The way in which Kangana enacts each scene, as if she has always been and lived as her on screen doppelgänger Tanu—is something which only a talented actress like her can pull off. The story takes off from the point where the original ended. The fact that Manu manages to win Tanu and gets married does not quite end in a 'happily ever after'.
The storyline of the sequel kicks off from that point, and how differences crop up in any married couple's life. The banter between Manu and Tanu sounds quite 'real' and is filled with comic moments. While Madhavan is superb in his own subtle, suave style of acting (we love him for keeping it understated), Kangana on the other hand is full of confidence, swag and what not.
How the conflict between Tanu and Manu takes her back to Kanpur, and how they meet again is something which is for you to find out on your own. But let's get back to the plot and other characters who did a fabulous job. While watching this two hour delight, you just can't escape Pappi ji (Deepak Dobriyal). His antics will bring a wide smile (rather a loud laughter) on your face for sure. This time, the actor has been given much more screen space than the original and yes he does stand out in the film.
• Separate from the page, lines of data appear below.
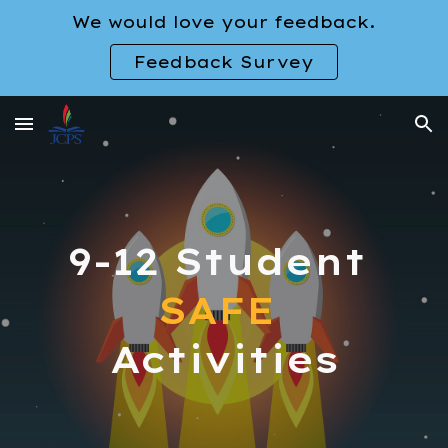
We would love your feedback.
Skip to main content
Skip to navigation
Feedback Survey
9-12
Student
SAFE
Activities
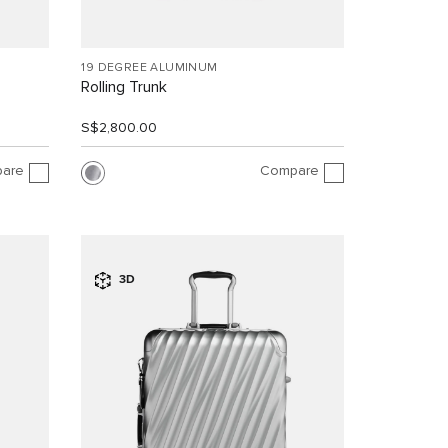
19 DEGREE ALUMINUM
Rolling Trunk
S$2,800.00
are
Compare
3D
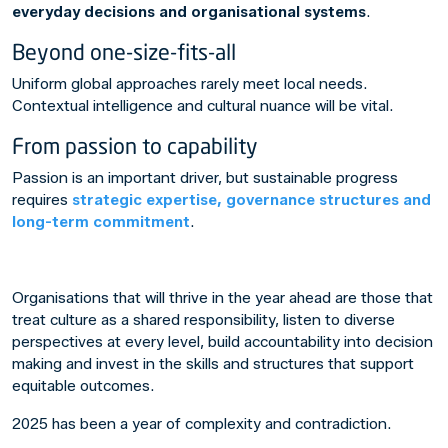
everyday decisions and organisational systems
.
Beyond one-size-fits-all
Uniform global approaches rarely meet local needs.
Contextual intelligence and cultural nuance will be vital.
From passion to capability
Passion is an important driver, but sustainable progress
requires
strategic expertise, governance structures and
long-term commitment
.
Organisations that will thrive in the year ahead are those that
treat culture as a shared responsibility, listen to diverse
perspectives at every level, build accountability into decision
making and invest in the skills and structures that support
equitable outcomes.
2025 has been a year of complexity and contradiction.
So, Manu after his fight with his wife, comes to the capital city, and what does he find there, another Tanu? Thankfully, there is no 'Kumbh Ka Mela' to show that these two girls are 'bichhdi hui behne'. There is absolute perfection in the way Kangana pulls off a Haryanavi-speaking Delhi University athlete - Kusum Sangwan. Her character is a pleasure to watch, and Ranaut deserves a thundering applause for making her look so believable and real.
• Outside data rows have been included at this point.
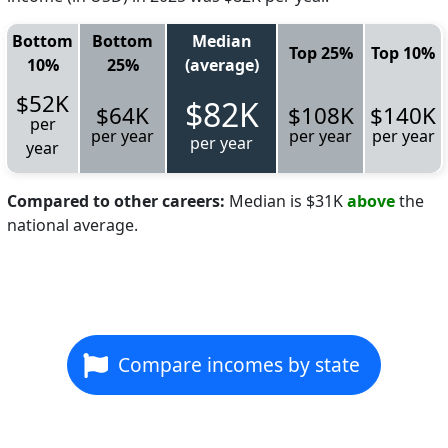
Bottom
Bottom
Median
Top 25%
Top 10%
10%
25%
(average)
$52K
$82K
$64K
$108K
$140K
per
per year
per year
per year
per year
year
Compared to other careers:
Median is $31K
above
the
national average.
Compare incomes by state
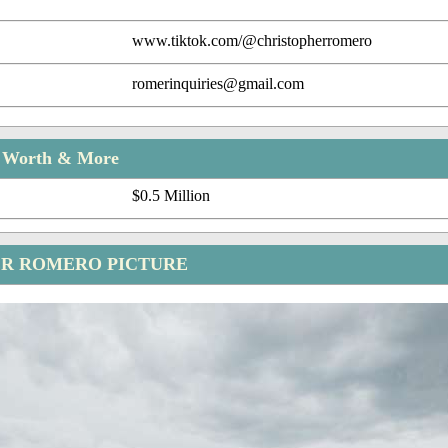
www.tiktok.com/@christopherromero
romerinquiries@gmail.com
t Worth & More
$0.5 Million
R ROMERO PICTURE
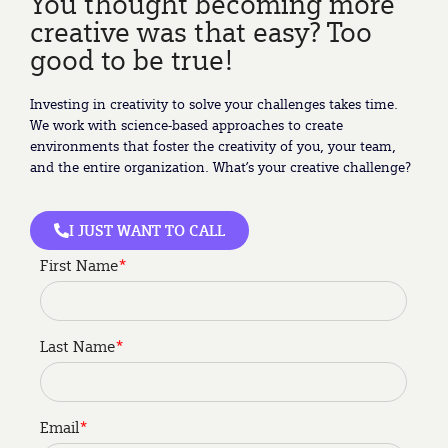
You thought becoming more
creative was that easy? Too
good to be true!
Investing in creativity to solve your challenges takes time.
We work with science-based approaches to create
environments that foster the creativity of you, your team,
and the entire organization. What’s your creative challenge?
I JUST WANT TO CALL
First Name
*
Last Name
*
Email
*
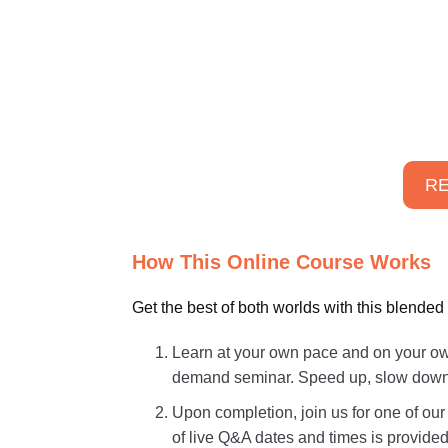
RE
How This Online Course Works
Get the best of both worlds with this blended
Learn at your own pace and on your own
demand seminar. Speed up, slow down, o
Upon completion, join us for one of ou
of live Q&A dates and times is provided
Kusum is no Tanu, and the director has shown his brilliance in keeping their identities in contrast. The screenplay moves as 'seedha-saadha' Manu falls head-over-heels for Kusum, and in no time the love between them blossoms. The filmmaker through humour has even touched the serious problem of inter-caste marriage in Haryana. Although, Kusum faces the brunt of her old-fashioned relatives back home in Jhajhar but it is her elder brother Omi bhaiya, played by Rajesh Sharma, who backs her decision of marrying a divorcee (yes, Tanu slaps him with a notice).
An interesting character named Chintu (Zeeshan Ayub) has been introduced in the sequel, who in his 'Rampuri' avatar tries to create trouble and feels that he is in love with the super carefree Tanu. Jimmy Shergill reprises his role of Raja Awasthi from the original, and he looks adorable with that tinge of 'bhaiyagiri'. However, this time he is shown to be a much more mellowed version of the prequel.
Eijaz Khan and Swara Bhaskar have played their parts well too. But it is undoubtedly Kangana who steals the show, hands down.
Music by Krsna Solo and Tanishk-Vayu is foot tapping and has a freshness to it. 'Banno', sung by Brijesh Shandllya, Swati Sharma and 'Ghani Bawri' by Jyoti Nooran is already reigning on the charts. Chirantan Das too needs a special mention for a smooth and colour-filled cinematography. A pat on back for dialogue writer Himanshu Sharma for giving us lines worth remembering.
Finally, there is so much more to write about and too little space. Our take—go grab a ticket and get swooned. Sometimes, you really need a part two to fall in love.